On: Tuesday, December 16, 2008

Presenting a new series called ALPHABETICAL AMERICAN ANARCHY: Defending the Liberty of Things that Rule A-Z. (A column that highlights important topics in proper alphabetical order.)

There is something that we all share as Americans, and that is a country. Which brings us to our first big “A” word ~ Alliteration. My title has it. But also, American.


Within this country, I have found this blog, and it rings true with freedom. It rings true deep in the bowels of men. This man [see image] read the blog and couldn't finish reading after one post. That is because he is not a true American or a man.

The producers of BTP may have found one of the last free forums in the world - the merciless Internet blog. A place that can only exist in America. A place where no punches are pulled or words dressed in pretty pink polo shirts with Ed Hardy sequence patches. BTP has pulled back the skin to get on everyone's nerves. They don't go with "Pay to Play" politics like a certain Gov. Blagofenogavishit. Many animals were harmed in the making of this blog, because we are men. And protecting animals is ghey.
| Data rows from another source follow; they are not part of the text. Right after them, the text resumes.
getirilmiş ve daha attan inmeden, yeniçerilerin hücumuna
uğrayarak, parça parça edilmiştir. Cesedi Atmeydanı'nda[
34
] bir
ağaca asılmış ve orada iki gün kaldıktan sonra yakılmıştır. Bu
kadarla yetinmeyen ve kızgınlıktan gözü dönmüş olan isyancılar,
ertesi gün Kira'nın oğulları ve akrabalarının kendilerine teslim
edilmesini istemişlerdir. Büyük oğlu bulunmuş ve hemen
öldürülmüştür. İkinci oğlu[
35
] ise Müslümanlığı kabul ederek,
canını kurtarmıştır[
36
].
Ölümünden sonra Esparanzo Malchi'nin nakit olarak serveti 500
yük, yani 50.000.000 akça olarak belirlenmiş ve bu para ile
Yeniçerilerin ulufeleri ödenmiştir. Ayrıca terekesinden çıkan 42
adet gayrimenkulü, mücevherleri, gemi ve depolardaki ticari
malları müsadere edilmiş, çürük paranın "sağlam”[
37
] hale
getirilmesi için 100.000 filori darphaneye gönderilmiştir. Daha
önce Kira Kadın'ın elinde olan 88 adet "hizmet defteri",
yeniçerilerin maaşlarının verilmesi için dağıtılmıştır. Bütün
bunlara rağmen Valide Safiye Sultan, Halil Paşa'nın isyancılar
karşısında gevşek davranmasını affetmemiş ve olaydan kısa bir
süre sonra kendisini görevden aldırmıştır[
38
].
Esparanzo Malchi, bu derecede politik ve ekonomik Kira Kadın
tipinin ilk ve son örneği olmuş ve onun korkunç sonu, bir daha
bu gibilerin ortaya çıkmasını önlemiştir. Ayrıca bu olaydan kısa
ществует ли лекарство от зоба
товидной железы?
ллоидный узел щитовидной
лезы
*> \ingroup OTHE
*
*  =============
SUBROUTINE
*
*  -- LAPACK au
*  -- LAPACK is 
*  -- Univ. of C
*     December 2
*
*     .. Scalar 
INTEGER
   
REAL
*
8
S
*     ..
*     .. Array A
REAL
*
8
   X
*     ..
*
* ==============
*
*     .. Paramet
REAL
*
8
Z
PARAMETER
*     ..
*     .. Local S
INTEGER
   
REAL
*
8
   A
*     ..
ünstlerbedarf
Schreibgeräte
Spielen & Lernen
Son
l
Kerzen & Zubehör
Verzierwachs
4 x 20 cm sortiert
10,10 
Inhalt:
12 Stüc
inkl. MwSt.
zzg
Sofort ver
I also came across a list of the 25 "meanest" things ever said by men here. The most important being #11. "If you're going to spit at me, make sure you hit me in the face. Don't be wasting my time." —Dennis Rodman And Dennis makes an excellent point. Don't waste my fucking time. Unless I'm at work. Or waiting to transfer airplanes cause sometimes that shit takes forever.

In between watching the Celtics dominate every team and eating Tollhouse break-n-bake
chocolate chip cookies, something clicked in my head - and it wasn't an arrow in my skull like this Chinese boy. It was the thought that there are still people out there like BTP who care enough to say what needs to be said. Whose keyboards move with animosity and vigor as if harnessing the energy of a Disturbed concert push-pit. They want us to believe in hope again, and not be pessimistic. The future doesn’t have to look like the Road Warrior. But still, if you try to siphon my gas tank, I will spike you.

In conclusion, this site reeks of patriotism. Take in the red beer, white tits, and blue poop. Because I believe again.